Die Welt steht am Abgrund. Ein Szenario, das, wie wir hoffen, nie eintreten wird.

 

 

Das Schicksal der kleinen Lingyu

Lingyu saß wie jeden Abend mit ihren Eltern beim Essen, als plötzlich von draußen laute Geräusche zu ihnen drangen. Schwere, gepanzerte Lastwagen kamen in das kleine Fischerdorf und hielten auf dem Marktplatz. Soldaten sprangen heraus, verteilten sich überall und klopften an den Hütten. So auch bei Lingyu.
    »Wer ist das denn, Papa?«
    »Ich kann es dir nicht sagen.«
    Lingyus Vater stand auf und ging zur Tür. Es klopfte abermals, doch diesmal stärker. Als er die Tür schließlich öffnete, sah er in die Augen eines Soldaten, der mit einer Waffe in der Hand vor ihm stand.
    »Sind Sie Sheng Lu?«, fragte der Soldat mit ernster Stimme.

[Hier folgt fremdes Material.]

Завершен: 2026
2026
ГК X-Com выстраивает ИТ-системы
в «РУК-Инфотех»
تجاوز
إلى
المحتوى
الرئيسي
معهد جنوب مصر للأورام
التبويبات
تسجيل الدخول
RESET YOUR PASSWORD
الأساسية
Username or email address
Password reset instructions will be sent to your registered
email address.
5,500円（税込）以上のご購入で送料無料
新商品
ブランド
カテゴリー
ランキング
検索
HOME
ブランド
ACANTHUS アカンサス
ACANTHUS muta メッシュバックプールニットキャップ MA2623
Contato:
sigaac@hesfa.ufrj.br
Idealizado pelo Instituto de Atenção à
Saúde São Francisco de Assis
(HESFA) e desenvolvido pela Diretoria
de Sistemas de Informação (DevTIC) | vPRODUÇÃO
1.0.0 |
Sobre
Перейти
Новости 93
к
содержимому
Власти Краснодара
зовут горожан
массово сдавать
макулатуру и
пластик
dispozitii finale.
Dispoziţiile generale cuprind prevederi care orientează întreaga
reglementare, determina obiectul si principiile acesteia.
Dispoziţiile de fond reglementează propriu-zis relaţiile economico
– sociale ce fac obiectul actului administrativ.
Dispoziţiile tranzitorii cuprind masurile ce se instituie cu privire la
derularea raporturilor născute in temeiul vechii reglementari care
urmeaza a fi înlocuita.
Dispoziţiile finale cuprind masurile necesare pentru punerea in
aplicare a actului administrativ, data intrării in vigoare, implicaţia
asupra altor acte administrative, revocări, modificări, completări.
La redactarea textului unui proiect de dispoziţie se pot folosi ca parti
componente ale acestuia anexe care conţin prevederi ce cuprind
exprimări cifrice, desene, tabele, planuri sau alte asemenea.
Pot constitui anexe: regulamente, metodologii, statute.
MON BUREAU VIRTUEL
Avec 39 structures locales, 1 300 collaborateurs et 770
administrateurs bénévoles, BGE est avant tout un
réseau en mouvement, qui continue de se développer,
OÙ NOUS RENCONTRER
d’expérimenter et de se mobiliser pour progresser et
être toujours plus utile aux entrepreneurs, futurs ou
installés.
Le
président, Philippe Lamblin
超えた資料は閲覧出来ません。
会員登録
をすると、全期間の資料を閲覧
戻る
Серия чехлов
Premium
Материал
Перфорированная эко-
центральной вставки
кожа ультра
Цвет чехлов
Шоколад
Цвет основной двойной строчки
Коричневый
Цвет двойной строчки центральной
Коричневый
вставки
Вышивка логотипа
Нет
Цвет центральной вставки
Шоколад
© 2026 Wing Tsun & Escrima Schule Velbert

    »Ja, der bin ich! Was wollen Sie von mir?«
    »Sie müssen jetzt mitkommen.«
   »Was ist der Grund, wenn ich fragen darf?«, wollte Sheng wissen, obwohl er es eigentlich schon ahnte. Bisher hatte er versucht die Nachrichten vor seiner Familie zu verheimlichen. Doch nun kam er um die Wahrheit nicht herum.
    »Wir befinden uns im Krieg. Alle waffenfähigen Männer werden umgehend eingezogen. Also kommen Sie jetzt mit.«
    »Lassen Sie mich bitte noch von meiner Frau und meiner Tochter verabschieden.«
    Sheng drehte sich um und ging auf seine Familie zu.

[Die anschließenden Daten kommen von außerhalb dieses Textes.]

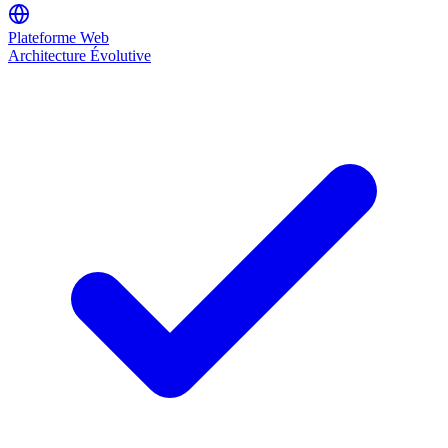
Plateforme Web
Architecture Évolutive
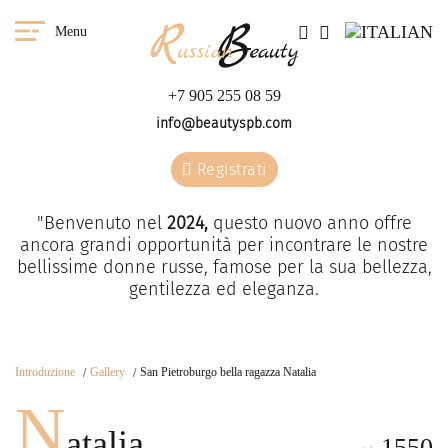
Menu
+7 905 255 08 59
info@beautyspb.com
Registrati
"Benvenuto nel
2024,
questo nuovo anno offre
ancora grandi opportunità per incontrare le nostre
bellissime donne russe, famose per la sua bellezza,
gentilezza ed eleganza.
Introduzione
Gallery
San Pietroburgo bella ragazza Natalia
N
atalia
1550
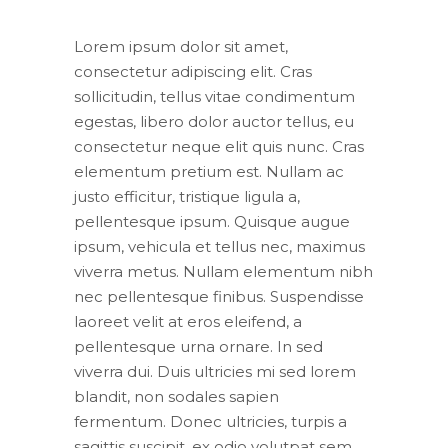
Lorem ipsum dolor sit amet,
consectetur adipiscing elit. Cras
sollicitudin, tellus vitae condimentum
egestas, libero dolor auctor tellus, eu
consectetur neque elit quis nunc. Cras
elementum pretium est. Nullam ac
justo efficitur, tristique ligula a,
pellentesque ipsum. Quisque augue
ipsum, vehicula et tellus nec, maximus
viverra metus. Nullam elementum nibh
nec pellentesque finibus. Suspendisse
laoreet velit at eros eleifend, a
pellentesque urna ornare. In sed
viverra dui. Duis ultricies mi sed lorem
blandit, non sodales sapien
fermentum. Donec ultricies, turpis a
sagittis suscipit, ex odio volutpat sem,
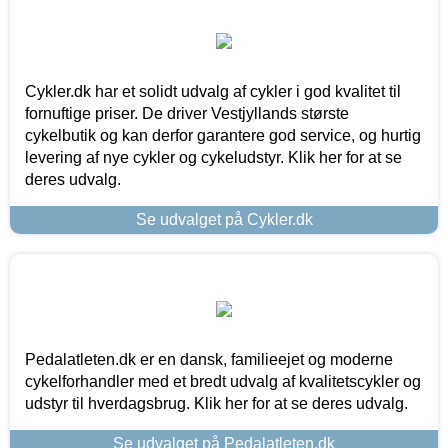
Cykler.dk har et solidt udvalg af cykler i god kvalitet til
fornuftige priser. De driver Vestjyllands største
cykelbutik og kan derfor garantere god service, og hurtig
levering af nye cykler og cykeludstyr. Klik her for at se
deres udvalg.
Se udvalget på Cykler.dk
Pedalatleten.dk er en dansk, familieejet og moderne
cykelforhandler med et bredt udvalg af kvalitetscykler og
udstyr til hverdagsbrug. Klik her for at se deres udvalg.
Se udvalget på Pedalatleten.dk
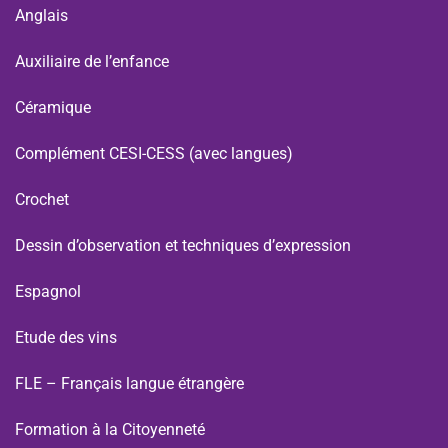
Anglais
Auxiliaire de l’enfance
Céramique
Complément CESI-CESS (avec langues)
Crochet
Dessin d’observation et techniques d’expression
Espagnol
Etude des vins
FLE – Français langue étrangère
Formation à la Citoyenneté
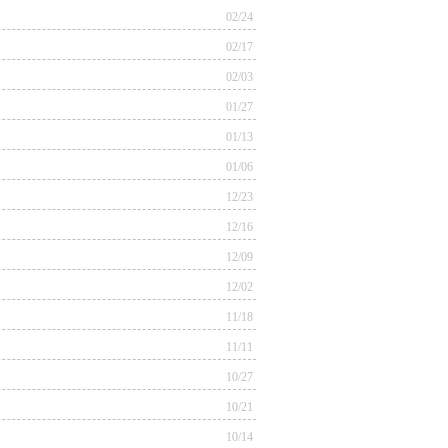
02/24
02/17
02/03
01/27
01/13
01/06
12/23
12/16
12/09
12/02
11/18
11/11
10/27
10/21
10/14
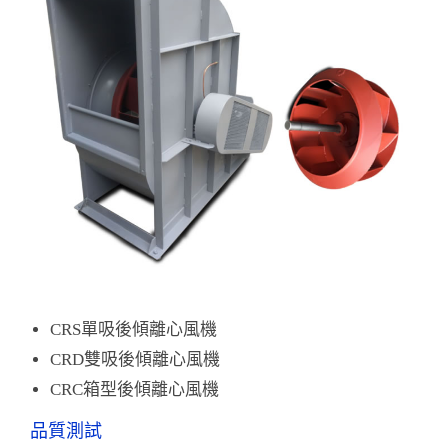
CRS單吸後傾離心風機
CRD雙吸後傾離心風機
CRC箱型後傾離心風機
品質測試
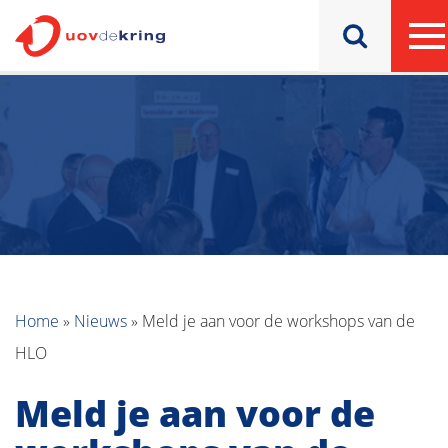
Home
»
Nieuws
»
Meld je aan voor de workshops van de
HLO
Meld je aan voor de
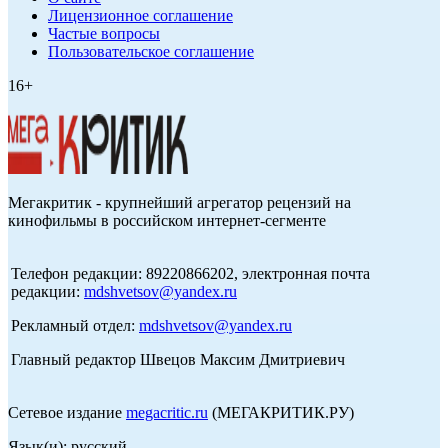
Лицензионное соглашение
Частые вопросы
Пользовательское соглашение
16+
Мегакритик - крупнейший агрегатор рецензий на
кинофильмы в российском интернет-сегменте
Телефон редакции: 89220866202, электронная почта
редакции:
mdshvetsov@yandex.ru
Рекламный отдел:
mdshvetsov@yandex.ru
Главный редактор Швецов Максим Дмитриевич
Сетевое издание
megacritic.ru
(МЕГАКРИТИК.РУ)
Язык(и): русский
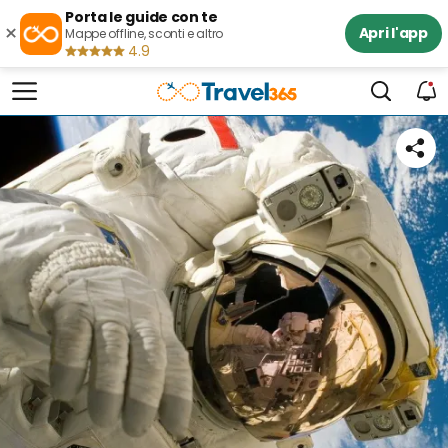
Porta le guide con te
×
Apri l'app
Mappe offline, sconti e altro
4.9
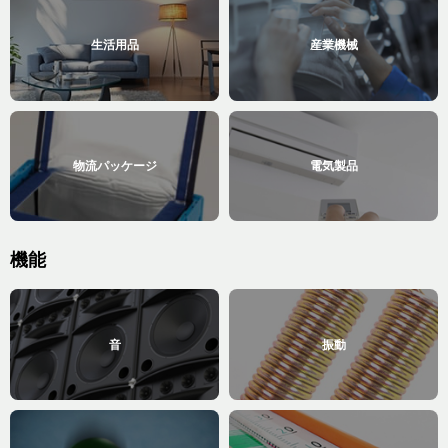
生活用品
産業機械
物流パッケージ
電気製品
機能
音
振動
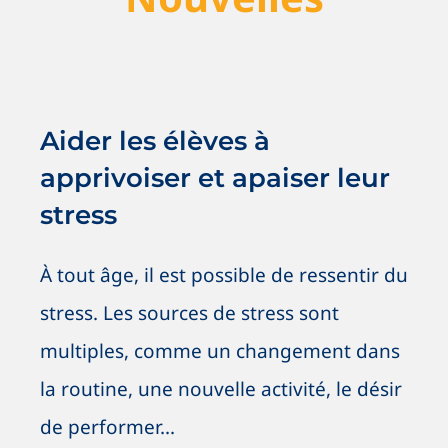
Aider les élèves à apprivoiser et
apaiser leur stress
Nouvelles
Saines habitudes
Aider les élèves à
apprivoiser et apaiser leur
stress
À tout âge, il est possible de ressentir du
stress. Les sources de stress sont
multiples, comme un changement dans
la routine, une nouvelle activité, le désir
de performer...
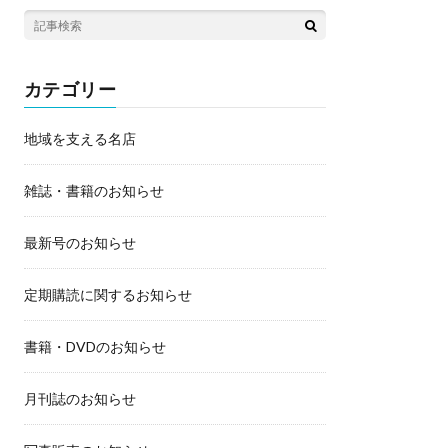
カテゴリー
地域を支える名店
雑誌・書籍のお知らせ
最新号のお知らせ
定期購読に関するお知らせ
書籍・DVDのお知らせ
月刊誌のお知らせ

   »Lingyu ... Mei ... Ich hatte gehofft, dass es nicht so weit kommen würde. Wir haben Krieg und ich muss   unser Land verteidigen. Ich muss Euch verteidigen ...«
    »Aber Papa, wer macht so etwas?« Sheng kniete sich vor seine Tochter und streichelte ihr Haar.

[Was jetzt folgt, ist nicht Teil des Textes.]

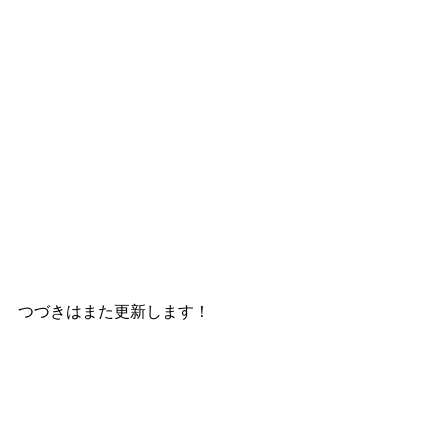
つづきはまた更新します！
すべて表示
最新記事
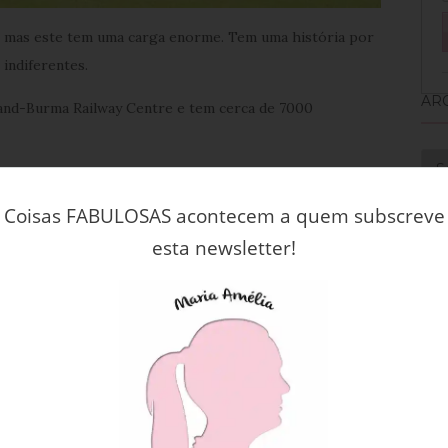
, mas este tem uma carga enorme. Tem uma história por
 indiferentes.
AR
land-Burma Railway Centre e tem cerca de 7000
Arq
 o nome da pessoa enterrada e a sua localização.
Coisas FABULOSAS acontecem a quem subscreve
esta newsletter!
RE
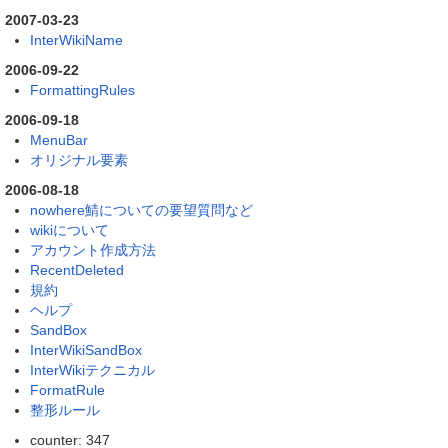
2007-03-23
InterWikiName
2006-09-22
FormattingRules
2006-09-18
MenuBar
オリジナル要素
2006-08-18
nowhere鯖についての要望質問など
wikiについて
アカウント作成方法
RecentDeleted
規約
ヘルプ
SandBox
InterWikiSandBox
InterWikiテクニカル
FormatRule
整形ルール
counter: 347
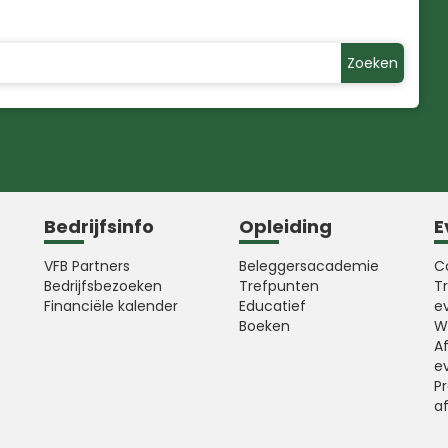
Zoeken
Bedrijfsinfo
Opleiding
E
VFB Partners
Beleggersacademie
C
Bedrijfsbezoeken
Trefpunten
T
Financiële kalender
Educatief
e
Boeken
W
A
e
Pr
a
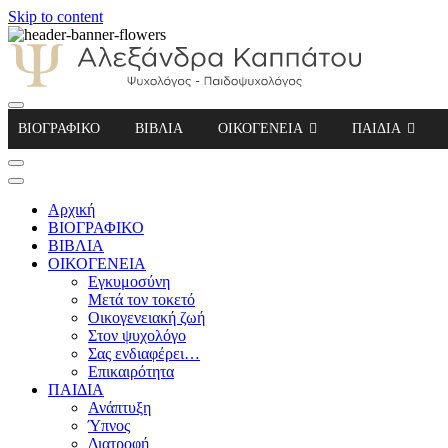
Skip to content
Αλεξάνδρα Καππάτου Ψυχολόγος – Παιδοψ
ΒΙΟΓΡΑΦΙΚΟ
ΒΙΒΛΙΑ
ΟΙΚΟΓΕΝΕΙΑ
ΠΑΙΔΙΑ
Αρχική
ΒΙΟΓΡΑΦΙΚΟ
ΒΙΒΛΙΑ
ΟΙΚΟΓΕΝΕΙΑ
Εγκυμοσύνη
Μετά τον τοκετό
Οικογενειακή ζωή
Στον ψυχολόγο
Σας ενδιαφέρει…
Επικαιρότητα
ΠΑΙΔΙΑ
Ανάπτυξη
Ύπνος
Διατροφή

   »Es sind ganz böse Menschen, die weit im Norden leben. Sie wollen alles hier zerstören, aber das werden wir nicht zulassen. Du musst mir eines versprechen. Egal was Mama von dir verlangt. Du wirst tun, was sie sagt! Hast du mich verstanden?«
    »Ja, Papa. Aber ...«
    »Kein aber!«
    Sheng schaute seiner Frau tief in die Augen und dann auf eine Klappe im Fußboden. Seine Frau verstand ihn sofort und nickte, ohne auch nur ein Wort zu verlieren. Sheng gab jedem noch einen Abschiedskuss und verschwand danach mit dem Soldaten in der Dunkelheit.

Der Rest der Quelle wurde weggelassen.